── EXERCISE INPUTS ──

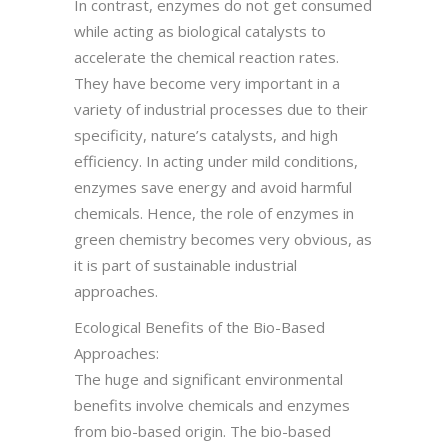
In contrast, enzymes do not get consumed
while acting as biological catalysts to
accelerate the chemical reaction rates.
They have become very important in a
variety of industrial processes due to their
specificity, nature’s catalysts, and high
efficiency. In acting under mild conditions,
enzymes save energy and avoid harmful
chemicals. Hence, the role of enzymes in
green chemistry becomes very obvious, as
it is part of sustainable industrial
approaches.
Ecological Benefits of the Bio-Based
Approaches:
The huge and significant environmental
benefits involve chemicals and enzymes
from bio-based origin. The bio-based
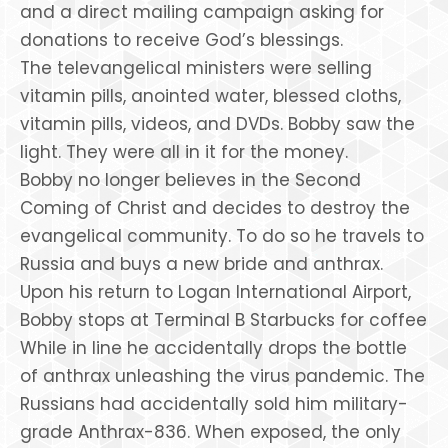
and a direct mailing campaign asking for
donations to receive God’s blessings.
The televangelical ministers were selling
vitamin pills, anointed water, blessed cloths,
vitamin pills, videos, and DVDs. Bobby saw the
light. They were all in it for the money.
Bobby no longer believes in the Second
Coming of Christ and decides to destroy the
evangelical community. To do so he travels to
Russia and buys a new bride and anthrax.
Upon his return to Logan International Airport,
Bobby stops at Terminal B Starbucks for coffee
While in line he accidentally drops the bottle
of anthrax unleashing the virus pandemic. The
Russians had accidentally sold him military-
grade Anthrax-836. When exposed, the only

───

# [TRY IT]
The lines needed run from the first line of the records through the line containing "chemicals. Hence, the role of enzymes in", both included. Restate them word for word, without pictures.

# [ANSWER]
In contrast, enzymes do not get consumed
while acting as biological catalysts to
accelerate the chemical reaction rates.
They have become very important in a
variety of industrial processes due to their
specificity, nature’s catalysts, and high
efficiency. In acting under mild conditions,
enzymes save energy and avoid harmful
chemicals. Hence, the role of enzymes in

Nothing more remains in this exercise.